Diatur Lebih Ketat, PSBB Ada Penegakan Hukum

Jakarta, Gatra.com - Pelaksanaan Social Distancing dalam kebijakan pelaksanaan Pembatasan Sosial Berskala Besar (PSBB) tidak akan lagi bersifat himbauan, namun akan ada pemuatan berupa Peraturan dan pengaturan kegiatan Penduduk. Hal tersebut disampaikan Sekretaris Jenderal Kementerian Kesehatan (Sekjen Kemenkes), Oscar Primadi.

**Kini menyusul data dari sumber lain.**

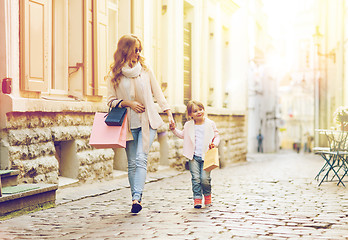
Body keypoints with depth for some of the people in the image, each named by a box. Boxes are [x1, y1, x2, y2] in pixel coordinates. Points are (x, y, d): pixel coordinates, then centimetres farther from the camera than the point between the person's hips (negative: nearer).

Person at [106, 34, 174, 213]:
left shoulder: (145, 70, 4)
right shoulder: (114, 74, 1)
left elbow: (157, 93, 9)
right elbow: (111, 100, 3)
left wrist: (168, 113, 2)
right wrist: (129, 103, -12)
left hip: (147, 121, 0)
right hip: (128, 123, 1)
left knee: (141, 159, -15)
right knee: (132, 163, 3)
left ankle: (137, 197, -22)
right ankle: (136, 198, 11)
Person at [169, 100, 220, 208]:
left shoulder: (210, 124, 4)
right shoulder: (188, 125, 9)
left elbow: (216, 136, 11)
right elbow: (183, 135, 26)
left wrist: (214, 143, -8)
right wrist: (174, 129, 13)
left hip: (206, 156, -2)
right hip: (194, 157, 2)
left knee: (205, 178, -8)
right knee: (196, 178, -6)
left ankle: (207, 195, 18)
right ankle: (197, 198, 4)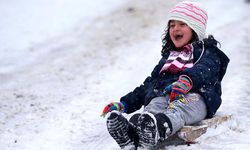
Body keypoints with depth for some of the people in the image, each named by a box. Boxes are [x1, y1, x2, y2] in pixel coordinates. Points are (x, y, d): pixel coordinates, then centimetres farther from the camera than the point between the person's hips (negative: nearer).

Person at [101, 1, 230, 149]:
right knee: (152, 108, -33)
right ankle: (131, 134, -65)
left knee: (177, 109, -39)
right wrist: (124, 104, 23)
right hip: (162, 95, 4)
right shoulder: (168, 57, 40)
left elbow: (203, 70, -5)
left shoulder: (207, 52, 21)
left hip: (194, 96, -3)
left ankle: (157, 130, -72)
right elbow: (149, 84, 36)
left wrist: (187, 80, -29)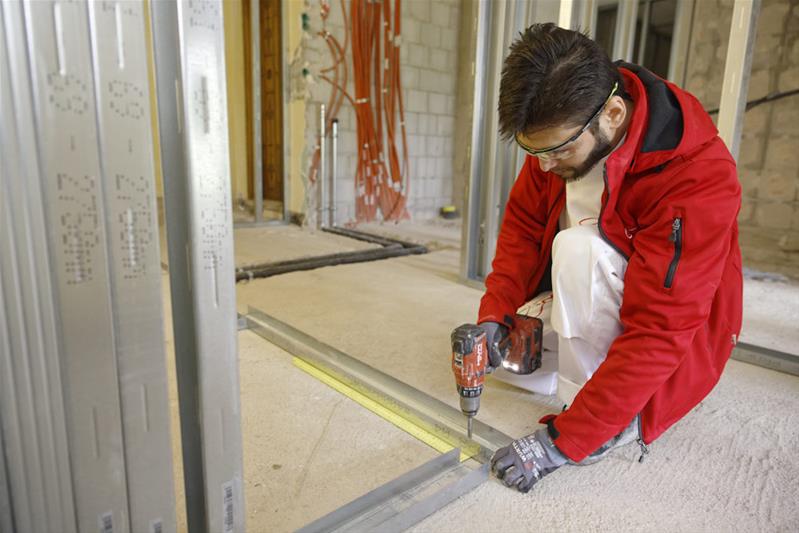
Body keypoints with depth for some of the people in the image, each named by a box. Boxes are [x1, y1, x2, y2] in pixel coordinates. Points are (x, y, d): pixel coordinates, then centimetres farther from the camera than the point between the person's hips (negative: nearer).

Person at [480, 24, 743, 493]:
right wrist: (496, 315, -20)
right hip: (586, 305, 6)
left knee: (579, 249, -33)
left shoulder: (699, 178, -32)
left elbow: (657, 333, -33)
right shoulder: (557, 131, -15)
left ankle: (615, 418, -15)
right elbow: (523, 223, -6)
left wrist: (562, 441, -32)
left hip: (677, 333, -6)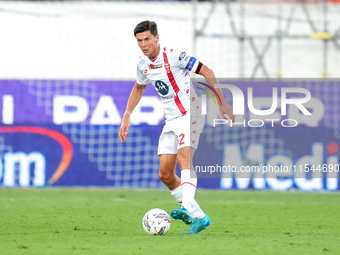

Oscar menyampaikan PSBB diharapkan akan lebih memperketat perilaku Social Distancing yang selama ini hanya bersifat himbauan. Oscar menyebut, Secara teknis aturan, kebijakan akan mengatur apa saja yang boleh dilakukan dan tidak boleh dilakukan selama masa pelaksanaan PSBB.

"Dan ada penegakan hukum tentunya, oleh instansi berwenang sesuai dengan ketentuan peraturan perundangan yang berlaku," ujar Oscar dalam Konferensi Pers di Kantor BNPB, Minggu (5/4).

Namun, Oscar mengatakan dalam pelaksanaan PSBB, masyarakat bukan berarti tidak bisa menjalankan aktivitas, karena notabenenya, pelaksanaan PSBB tidak seperti karantina. "Jadi bukan bukan sesuatu yang melarang, tapi ada pembatasan. Sekali lagi, kami sampaikan, semuanya masih bisa bergerak. PSBB tersebut tentunya akan menjaga keselamatan dan kepentingan masyarakat baik di tingkat nasional maupun daerah," jelas Oscar.

Sementara itu, Juru Bicara Pemerintah untuk Covid-19, Achmad Yurianto juga menyampaikan hal senada. Dirinya mengatakan, kunci penyelesaian masalah ini adalah di tengah-tengah masyarakat. Sehingga Social Distancing atau jaga jarak harus dilakukan secara disiplin. 

"Jaga jarak sosial di dalam berkomunikasi ini sudah bukan merupakan satu himbauan lagi, tapi ini sudah di mana ini sebagai suatu perintah yang harus kita laksanakan bersama-sama," pungkas Yuri.